Exercise: Please print every record below exactly as written, leaving out the pictures.

Dataset excerpts:
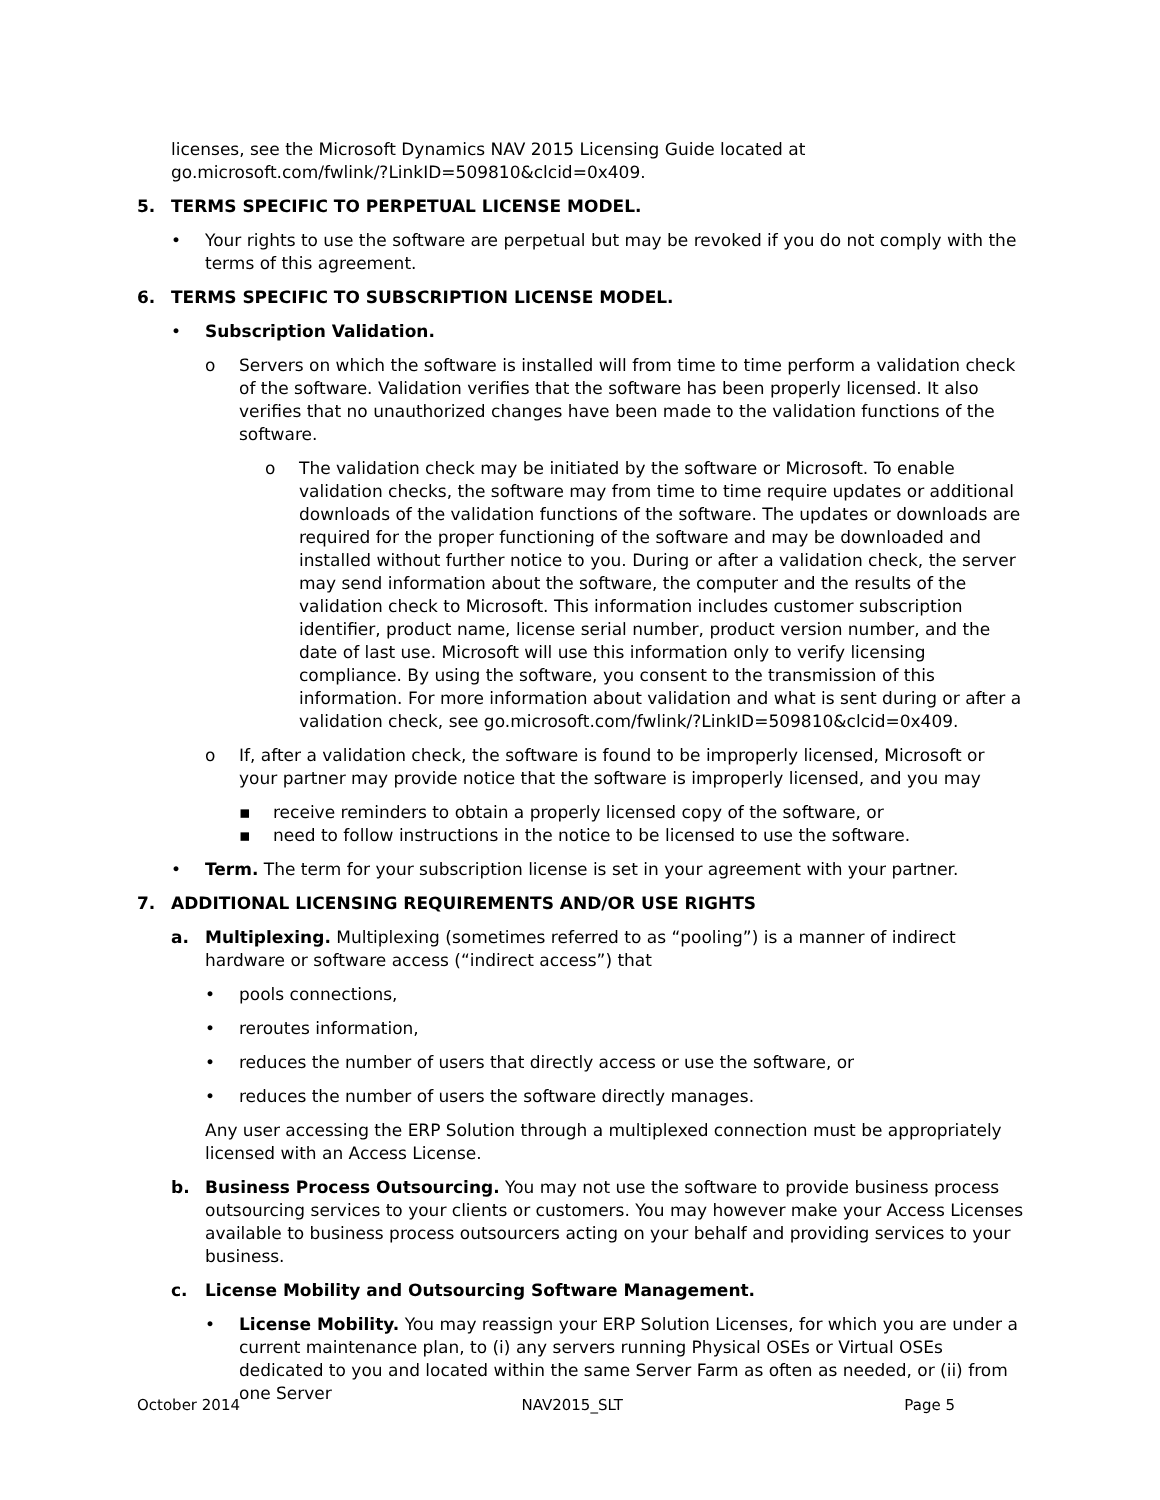licenses, see the Microsoft Dynamics NAV 2015 Licensing Guide located at go.microsoft.com/fwlink/?LinkID=509810&clcid=0x409.
5. TERMS SPECIFIC TO PERPETUAL LICENSE MODEL.
• Your rights to use the software are perpetual but may be revoked if you do not comply with the terms of this agreement.
6. TERMS SPECIFIC TO SUBSCRIPTION LICENSE MODEL.
• Subscription Validation.
o Servers on which the software is installed will from time to time perform a validation check of the software. Validation verifies that the software has been properly licensed. It also verifies that no unauthorized changes have been made to the validation functions of the software.
o The validation check may be initiated by the software or Microsoft. To enable validation checks, the software may from time to time require updates or additional downloads of the validation functions of the software. The updates or downloads are required for the proper functioning of the software and may be downloaded and installed without further notice to you. During or after a validation check, the server may send information about the software, the computer and the results of the validation check to Microsoft. This information includes customer subscription identifier, product name, license serial number, product version number, and the date of last use. Microsoft will use this information only to verify licensing compliance. By using the software, you consent to the transmission of this information. For more information about validation and what is sent during or after a validation check, see go.microsoft.com/fwlink/?LinkID=509810&clcid=0x409.
o If, after a validation check, the software is found to be improperly licensed, Microsoft or your partner may provide notice that the software is improperly licensed, and you may
▪ receive reminders to obtain a properly licensed copy of the software, or
▪ need to follow instructions in the notice to be licensed to use the software.
• Term. The term for your subscription license is set in your agreement with your partner.
7. ADDITIONAL LICENSING REQUIREMENTS AND/OR USE RIGHTS
a. Multiplexing. Multiplexing (sometimes referred to as “pooling”) is a manner of indirect hardware or software access (“indirect access”) that
• pools connections,
• reroutes information,
• reduces the number of users that directly access or use the software, or
• reduces the number of users the software directly manages.
Any user accessing the ERP Solution through a multiplexed connection must be appropriately licensed with an Access License.
b. Business Process Outsourcing. You may not use the software to provide business process outsourcing services to your clients or customers. You may however make your Access Licenses available to business process outsourcers acting on your behalf and providing services to your business.
c. License Mobility and Outsourcing Software Management.
• License Mobility. You may reassign your ERP Solution Licenses, for which you are under a current maintenance plan, to (i) any servers running Physical OSEs or Virtual OSEs dedicated to you and located within the same Server Farm as often as needed, or (ii) from one Server
October 2014 NAV2015_SLT Page 5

Written reply:
licenses, see the Microsoft Dynamics NAV 2015 Licensing Guide located at go.microsoft.com/fwlink/?LinkID=509810&clcid=0x409.
5. TERMS SPECIFIC TO PERPETUAL LICENSE MODEL.
• Your rights to use the software are perpetual but may be revoked if you do not comply with the terms of this agreement.
6. TERMS SPECIFIC TO SUBSCRIPTION LICENSE MODEL.
• Subscription Validation.
o Servers on which the software is installed will from time to time perform a validation check of the software. Validation verifies that the software has been properly licensed. It also verifies that no unauthorized changes have been made to the validation functions of the software.
o The validation check may be initiated by the software or Microsoft. To enable validation checks, the software may from time to time require updates or additional downloads of the validation functions of the software. The updates or downloads are required for the proper functioning of the software and may be downloaded and installed without further notice to you. During or after a validation check, the server may send information about the software, the computer and the results of the validation check to Microsoft. This information includes customer subscription identifier, product name, license serial number, product version number, and the date of last use. Microsoft will use this information only to verify licensing compliance. By using the software, you consent to the transmission of this information. For more information about validation and what is sent during or after a validation check, see go.microsoft.com/fwlink/?LinkID=509810&clcid=0x409.
o If, after a validation check, the software is found to be improperly licensed, Microsoft or your partner may provide notice that the software is improperly licensed, and you may
▪ receive reminders to obtain a properly licensed copy of the software, or
▪ need to follow instructions in the notice to be licensed to use the software.
• Term. The term for your subscription license is set in your agreement with your partner.
7. ADDITIONAL LICENSING REQUIREMENTS AND/OR USE RIGHTS
a. Multiplexing. Multiplexing (sometimes referred to as “pooling”) is a manner of indirect hardware or software access (“indirect access”) that
• pools connections,
• reroutes information,
• reduces the number of users that directly access or use the software, or
• reduces the number of users the software directly manages.
Any user accessing the ERP Solution through a multiplexed connection must be appropriately licensed with an Access License.
b. Business Process Outsourcing. You may not use the software to provide business process outsourcing services to your clients or customers. You may however make your Access Licenses available to business process outsourcers acting on your behalf and providing services to your business.
c. License Mobility and Outsourcing Software Management.
• License Mobility. You may reassign your ERP Solution Licenses, for which you are under a current maintenance plan, to (i) any servers running Physical OSEs or Virtual OSEs dedicated to you and located within the same Server Farm as often as needed, or (ii) from one Server
October 2014 NAV2015_SLT Page 5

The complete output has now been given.